# Trecho escolhido
26 setembro, 2015

Desconstrução da humanização

            Todos nós parecemos actores da história da Bela Adormecida. Por vezes, mesmo sem príncipe, parecemos sair da nossa letargia militante e acordamos para os problemas do mundo.
            O mundo existe desde que é mundo, mal ou bem entra pela nossa casa todos os dias e a todos as horas, mesmo sem pedir licença. Carregamos o mundo no telemóvel, no tablet, no computador, diariamente num estado de adormecimento, egoísta, consentido e aflitivo. Pontualmente acordamos com notícias, que a comunicação social passa e repassa, forçando o conhecimento do receptor, assumindo a função do despertador a tilintar logo de manhã junto da nossa existência.
            Desperta-nos e devolve-nos o mundo em que vivemos.
            Acordámos com o 25 de Abril, acordámos com o “acidente” de Sá Carneiro, acordámos com Timor, acordámos com a tentativa de assassinar João Paulo II, acordámos com Mandela, acordámos com a guerra do golfo, acordámos com Gorbachev, acordámos com a morte de Diana, acordámos com a queda do Muro de Berlim, acordámos com a SIDA, acordámos com o 11 de Setembro, acordámos com o Acordo das Lajes, acordámos com o tsunami do Índico, acordámos com o juiz Rui Teixeira, acordámos com a gripe A e com o ébola, acordámos com o Duarte Lima, acordámos com a Madeleine Mcann, acordámos com Obama, acordámos com a Troika, acordámos com o Pápa Francisco, acordámos com o Salgado, acordámos  com Charlie, acordámos com a prisão de Sócrates, acordámos com a Grécia, acordámos com a fotografia  do corpo da criança Síria a dar à costa,… acordamos apenas com os ícones, podendo ser da desgraça ou não, transportando situações diversas com grande complexidade de conteúdo, potenciando outras,  e que criam ondas de solidariedade no apoio ou no protesto, feitas desta massa colectiva que somos nós, humanos adormecidos. Atitudes que se manifestam voláteis e efémeras….

# Dados fornecidos
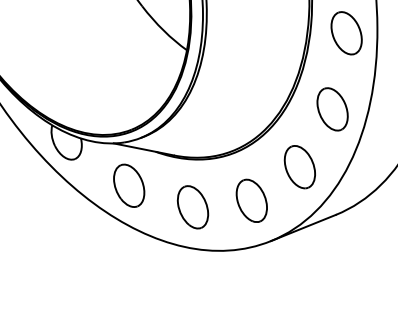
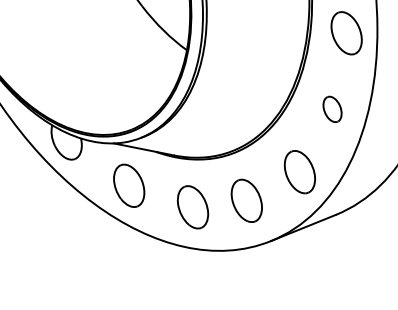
part at (332, 109) size: 33x45 px -> 21x28 px
part at (299, 167) position: (299, 167) -> (299, 172)
part at (251, 200) position: (251, 200) -> (246, 200)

# Objetivo
No trecho escolhido, a que objeto é comparada a função das notícias que a comunicação social passa e repassa?

# Resposta
Ao despertador a tilintar logo de manhã.